Contemplation: A Friend of a Friend – SSVP USA, a Weekly Reflection

by | Mar 19, 2024 | Formation, Reflections, Society of St. Vincent de Paul

This post originally appeared on ssvpusa.org

Have you ever had a friend with very different interests than your own? Maybe he was a big baseball fan, and you just didn’t follow that sport, or he had a great appreciation for art, but you couldn’t stand museums. How did that affect your friendship? Often, over time, we find that our own interests start to converge with those of our friends; we begin to appreciate the art or the sport or the hobby that animates our friends. We go to a ball game, or watch it on TV, and even begin to cheer for our friend’s team. And why wouldn’t we? We are interested because they are interested. It’s one of the ways we naturally show our friendship and our love.

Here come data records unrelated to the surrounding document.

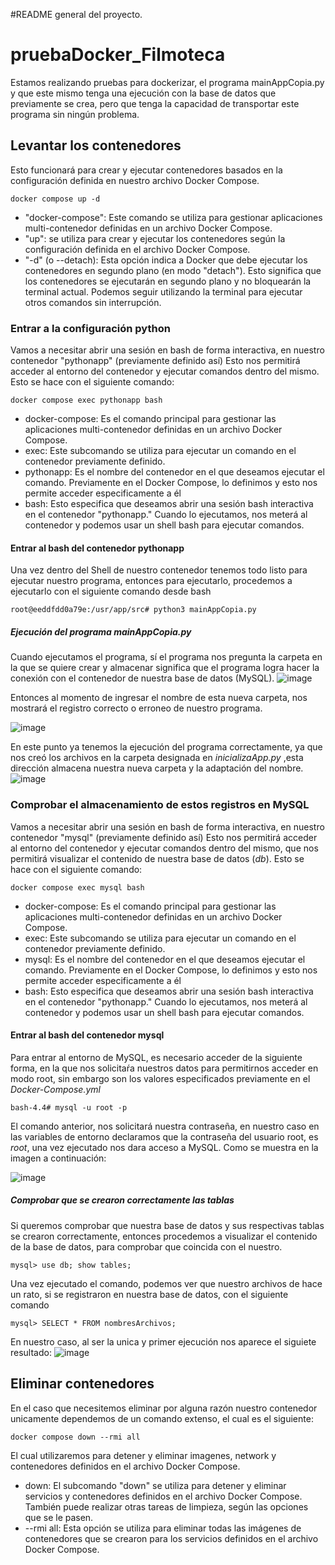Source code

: #README general del proyecto.
# pruebaDocker_Filmoteca
Estamos realizando pruebas para dockerizar, el programa mainAppCopia.py y que este mismo tenga una ejecución con la base de datos que previamente se crea, pero que tenga la capacidad de transportar este programa sin ningún problema. 

## Levantar los contenedores
Esto funcionará para crear y ejecutar contenedores basados en la configuración definida en nuestro archivo Docker Compose.
```
docker compose up -d
```
- "docker-compose": Este comando se utiliza para gestionar aplicaciones multi-contenedor definidas en un archivo Docker Compose.
- "up": se utiliza para crear y ejecutar los contenedores según la configuración definida en el archivo Docker Compose.
- "-d" (o --detach): Esta opción indica a Docker que debe ejecutar los contenedores en segundo plano (en modo "detach"). Esto significa que los contenedores se ejecutarán en segundo plano y no bloquearán la terminal actual. Podemos seguir utilizando la terminal para ejecutar otros comandos sin interrupción.

### Entrar a la configuración python
Vamos a necesitar abrir una sesión en bash de forma interactiva, en nuestro contenedor "pythonapp" (previamente definido así)
Esto nos permitirá acceder al entorno del contenedor y ejecutar comandos dentro del mismo. Esto se hace con el siguiente comando: 
```
docker compose exec pythonapp bash
```
- docker-compose: Es el comando principal para gestionar las aplicaciones multi-contenedor definidas en un archivo Docker Compose.
- exec: Este subcomando se utiliza para ejecutar un comando en el contenedor previamente definido.
- pythonapp: Es el nombre del contenedor en el que deseamos ejecutar el comando. Previamente en el Docker Compose, lo definimos y esto nos permite acceder especificamente a él
- bash: Esto especifica que deseamos abrir una sesión bash interactiva en el contenedor "pythonapp." Cuando lo ejecutamos, nos meterá al contenedor y podemos usar un shell bash para ejecutar comandos.

#### Entrar al bash del contenedor pythonapp
Una vez dentro del Shell de nuestro contenedor tenemos todo listo para ejecutar nuestro programa, entonces para ejecutarlo, procedemos a ejecutarlo con el siguiente comando desde bash
```
root@eeddfdd0a79e:/usr/app/src# python3 mainAppCopia.py
```
##### Ejecución del programa *mainAppCopia.py*
Cuando ejecutamos el programa, sí el programa nos pregunta la carpeta en la que se quiere crear y almacenar significa que el programa logra hacer la conexión con el contenedor de nuestra base de datos (MySQL).
![image](https://github.com/CarlosOdetteDLCL080301/pruebaDocker_Filmoteca/assets/54251397/768b393b-1d46-4e43-88c4-00b5d847bbeb)

Entonces al momento de ingresar el nombre de esta nueva carpeta, nos mostrará el registro correcto o erroneo de nuestro programa.

![image](https://github.com/CarlosOdetteDLCL080301/pruebaDocker_Filmoteca/assets/54251397/3caf9809-e9cf-4506-8632-d4558234b385)

En este punto ya tenemos la ejecución del programa correctamente, ya que nos creó los archivos en la carpeta designada en <em>inicializaApp.py</em> ,esta dirección almacena nuestra nueva carpeta y la adaptación del nombre.
![image](https://github.com/CarlosOdetteDLCL080301/pruebaDocker_Filmoteca/assets/54251397/baf48833-da8f-4f4b-b254-3828e5db7006)

### Comprobar el almacenamiento de estos registros en MySQL
Vamos a necesitar abrir una sesión en bash de forma interactiva, en nuestro contenedor "mysql" (previamente definido así)
Esto nos permitirá acceder al entorno del contenedor y ejecutar comandos dentro del mismo, que nos permitirá visualizar el contenido de nuestra base de datos (*db*). Esto se hace con el siguiente comando: 
```
docker compose exec mysql bash
```
- docker-compose: Es el comando principal para gestionar las aplicaciones multi-contenedor definidas en un archivo Docker Compose.
- exec: Este subcomando se utiliza para ejecutar un comando en el contenedor previamente definido.
- mysql: Es el nombre del contenedor en el que deseamos ejecutar el comando. Previamente en el Docker Compose, lo definimos y esto nos permite acceder especificamente a él
- bash: Esto especifica que deseamos abrir una sesión bash interactiva en el contenedor "pythonapp." Cuando lo ejecutamos, nos meterá al contenedor y podemos usar un shell bash para ejecutar comandos.

#### Entrar al bash del contenedor mysql
Para entrar al entorno de MySQL, es necesario acceder de la siguiente forma, en la que nos solicitaŕa nuestros datos para permitirnos acceder en modo root, sin embargo son los valores especificados previamente en el *Docker-Compose.yml*
```
bash-4.4# mysql -u root -p
```
El comando anterior, nos solicitará nuestra contraseña, en nuestro caso en las variables de entorno declaramos que la contraseña del usuario root, es *root*, una vez ejecutado nos dara acceso a MySQL. Como se muestra en la imagen a continuación:

![image](https://github.com/CarlosOdetteDLCL080301/pruebaDocker_Filmoteca/assets/54251397/8bab4d7b-fae3-4b25-911c-cd5882bab222)
##### Comprobar que se crearon correctamente las tablas
Si queremos comprobar que nuestra base de datos y sus respectivas tablas se crearon correctamente, entonces procedemos a visualizar el contenido de la base de datos, para comprobar que coincida con el nuestro.
```
mysql> use db; show tables;
```

Una vez ejecutado el comando, podemos ver que nuestro archivos de hace un rato, si se registraron en nuestra base de datos, con el siguiente comando
```
mysql> SELECT * FROM nombresArchivos;
```
En nuestro caso, al ser la unica y primer ejecución nos aparece el siguiete resultado:
![image](https://github.com/CarlosOdetteDLCL080301/pruebaDocker_Filmoteca/assets/54251397/1c83c4f9-619b-46a7-943a-ae37ec31922c)

## Eliminar contenedores
En el caso que necesitemos eliminar por alguna razón nuestro contenedor unicamente dependemos de un comando extenso, el cual es el siguiente:
```
docker compose down --rmi all
```
El cual utilizaremos para detener y eliminar imagenes, network y contenedores definidos en el archivo Docker Compose.
- down: El subcomando "down" se utiliza para detener y eliminar servicios y contenedores definidos en el archivo Docker Compose. También puede realizar otras tareas de limpieza, según las opciones que se le pasen.
- --rmi all: Esta opción se utiliza para eliminar todas las imágenes de contenedores que se crearon para los servicios definidos en el archivo Docker Compose.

There is, Our Savior tells us, no greater love than to lay down one’s life for his friends. As a result, St. Vincent asks, “Can we have a better friend than God?” And if He is our friend, “Must we not love all that He loves and, for love of Him, consider our neighbor as our friend!” [CCD XI:39]

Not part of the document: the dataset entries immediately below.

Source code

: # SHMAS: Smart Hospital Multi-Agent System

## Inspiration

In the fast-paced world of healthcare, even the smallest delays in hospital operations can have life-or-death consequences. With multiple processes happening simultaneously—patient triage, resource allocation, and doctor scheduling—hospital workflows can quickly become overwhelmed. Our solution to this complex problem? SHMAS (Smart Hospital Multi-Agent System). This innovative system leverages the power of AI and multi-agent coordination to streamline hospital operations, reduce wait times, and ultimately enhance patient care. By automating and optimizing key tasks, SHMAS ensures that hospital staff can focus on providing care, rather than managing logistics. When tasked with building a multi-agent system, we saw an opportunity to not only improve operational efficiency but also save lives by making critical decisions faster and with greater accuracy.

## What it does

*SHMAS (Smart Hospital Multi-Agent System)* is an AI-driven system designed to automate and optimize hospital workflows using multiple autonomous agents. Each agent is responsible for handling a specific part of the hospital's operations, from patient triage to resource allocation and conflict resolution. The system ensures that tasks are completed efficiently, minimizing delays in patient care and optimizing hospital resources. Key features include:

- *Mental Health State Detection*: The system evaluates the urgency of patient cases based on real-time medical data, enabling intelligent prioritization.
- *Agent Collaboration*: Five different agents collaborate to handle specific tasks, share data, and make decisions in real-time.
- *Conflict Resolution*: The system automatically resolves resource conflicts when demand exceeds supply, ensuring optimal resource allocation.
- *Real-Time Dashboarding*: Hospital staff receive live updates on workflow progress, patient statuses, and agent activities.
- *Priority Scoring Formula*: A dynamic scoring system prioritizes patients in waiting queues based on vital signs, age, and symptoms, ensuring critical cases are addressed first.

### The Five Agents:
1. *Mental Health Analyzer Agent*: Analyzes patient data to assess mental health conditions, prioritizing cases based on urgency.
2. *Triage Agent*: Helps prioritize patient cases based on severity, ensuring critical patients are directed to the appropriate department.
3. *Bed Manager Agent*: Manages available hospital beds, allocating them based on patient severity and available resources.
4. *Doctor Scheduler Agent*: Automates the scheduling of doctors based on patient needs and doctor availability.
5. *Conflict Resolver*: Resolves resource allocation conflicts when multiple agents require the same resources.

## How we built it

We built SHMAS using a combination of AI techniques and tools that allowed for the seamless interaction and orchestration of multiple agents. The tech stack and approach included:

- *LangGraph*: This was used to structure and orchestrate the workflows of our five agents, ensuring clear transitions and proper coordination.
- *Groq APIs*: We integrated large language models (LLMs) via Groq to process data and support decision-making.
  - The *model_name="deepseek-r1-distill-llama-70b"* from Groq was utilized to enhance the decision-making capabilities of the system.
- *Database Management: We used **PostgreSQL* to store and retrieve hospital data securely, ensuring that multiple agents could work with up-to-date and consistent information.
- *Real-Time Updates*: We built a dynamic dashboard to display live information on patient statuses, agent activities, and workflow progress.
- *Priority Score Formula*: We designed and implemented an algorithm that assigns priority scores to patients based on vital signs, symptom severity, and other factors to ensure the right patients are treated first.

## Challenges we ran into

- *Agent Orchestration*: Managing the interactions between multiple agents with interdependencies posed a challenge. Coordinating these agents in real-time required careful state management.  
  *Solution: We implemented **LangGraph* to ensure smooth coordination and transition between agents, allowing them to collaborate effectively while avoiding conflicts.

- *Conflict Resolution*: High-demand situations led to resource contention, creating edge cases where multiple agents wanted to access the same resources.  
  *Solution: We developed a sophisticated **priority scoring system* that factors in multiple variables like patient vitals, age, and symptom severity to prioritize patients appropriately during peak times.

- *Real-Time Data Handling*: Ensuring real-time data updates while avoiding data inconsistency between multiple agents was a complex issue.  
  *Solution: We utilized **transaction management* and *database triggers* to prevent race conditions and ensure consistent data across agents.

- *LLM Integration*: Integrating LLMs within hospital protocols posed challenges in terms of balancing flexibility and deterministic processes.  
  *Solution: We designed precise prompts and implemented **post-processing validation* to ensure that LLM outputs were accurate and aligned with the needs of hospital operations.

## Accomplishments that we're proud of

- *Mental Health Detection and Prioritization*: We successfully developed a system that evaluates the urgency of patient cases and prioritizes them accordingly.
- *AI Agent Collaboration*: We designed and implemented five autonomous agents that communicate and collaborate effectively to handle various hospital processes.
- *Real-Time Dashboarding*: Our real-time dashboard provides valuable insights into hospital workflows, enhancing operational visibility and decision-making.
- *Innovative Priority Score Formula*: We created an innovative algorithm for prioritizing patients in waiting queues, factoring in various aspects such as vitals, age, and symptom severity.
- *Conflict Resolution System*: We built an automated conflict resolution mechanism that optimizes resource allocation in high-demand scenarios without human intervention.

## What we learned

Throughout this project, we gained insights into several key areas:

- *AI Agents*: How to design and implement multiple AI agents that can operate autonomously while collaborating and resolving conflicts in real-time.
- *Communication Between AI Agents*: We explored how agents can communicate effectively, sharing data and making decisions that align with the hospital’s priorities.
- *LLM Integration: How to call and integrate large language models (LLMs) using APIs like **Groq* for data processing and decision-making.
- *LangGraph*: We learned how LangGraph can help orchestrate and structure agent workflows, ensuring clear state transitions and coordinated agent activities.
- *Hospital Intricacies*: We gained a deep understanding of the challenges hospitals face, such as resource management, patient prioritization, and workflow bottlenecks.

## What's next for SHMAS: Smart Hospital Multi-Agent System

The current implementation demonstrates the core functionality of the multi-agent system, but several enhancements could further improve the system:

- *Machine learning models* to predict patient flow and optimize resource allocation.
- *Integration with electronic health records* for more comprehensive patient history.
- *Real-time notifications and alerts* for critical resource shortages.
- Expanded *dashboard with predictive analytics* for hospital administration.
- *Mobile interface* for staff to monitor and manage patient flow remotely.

It turns out that God, our best friend, has a more fanatical love for the neighbor than any sports fan has for his favorite team. As St. Catherine of Siena put it, God is pazzo d’amore, ebro d’amore (crazy in love, drunk with love) for each and every one of us! If we can watch the game with our friend, we can love the neighbor for our God — it should be completely natural for us to do so. This is exactly what the words of our catechism mean when they call us to love God above all things for His own sake, and the neighbor as ourselves for the love of God. St. John even went so far as to say that “whoever does not love a brother whom he has seen cannot love God whom he has not seen”.

We may begin our service solely to fulfill our duty to Christ’s instruction, but if we love God, if we truly seek to make His will our own, we will find that we cannot help but begin to share His passions. God loves the neighbor; He is rooting for the neighbor; He is weeping for the neighbor. As His beloved friends, how can we not devote ourselves just as passionately to that same neighbor?

We see then, that it is our friendship with God that leads us to friendship with the neighbor; to what the Rule calls a “relationship based on trust and friendship”. [Rule, Part I, 1.9] Yet true friendships are mutual, and so, as Frédéric put it, the neighbor “whom you love loves you in return.” [O’Meara, 177] What is our passion that the neighbor might begin to share?

We often say that we evangelize through our actions, that we show the beauty of our faith through our example. If this truly is so, then our love for God should be as obvious as our friend’s team jersey on game day. In our manner and in our actions, the love of God and for God should illuminate every home visit, shining forth in our gentleness, simplicity, and humble service. Through us, God arrives as a friend of a friend, and we welcome each neighbor into our circle of friends.

Contemplate

Does my friendship invite the neighbor to friendship with God?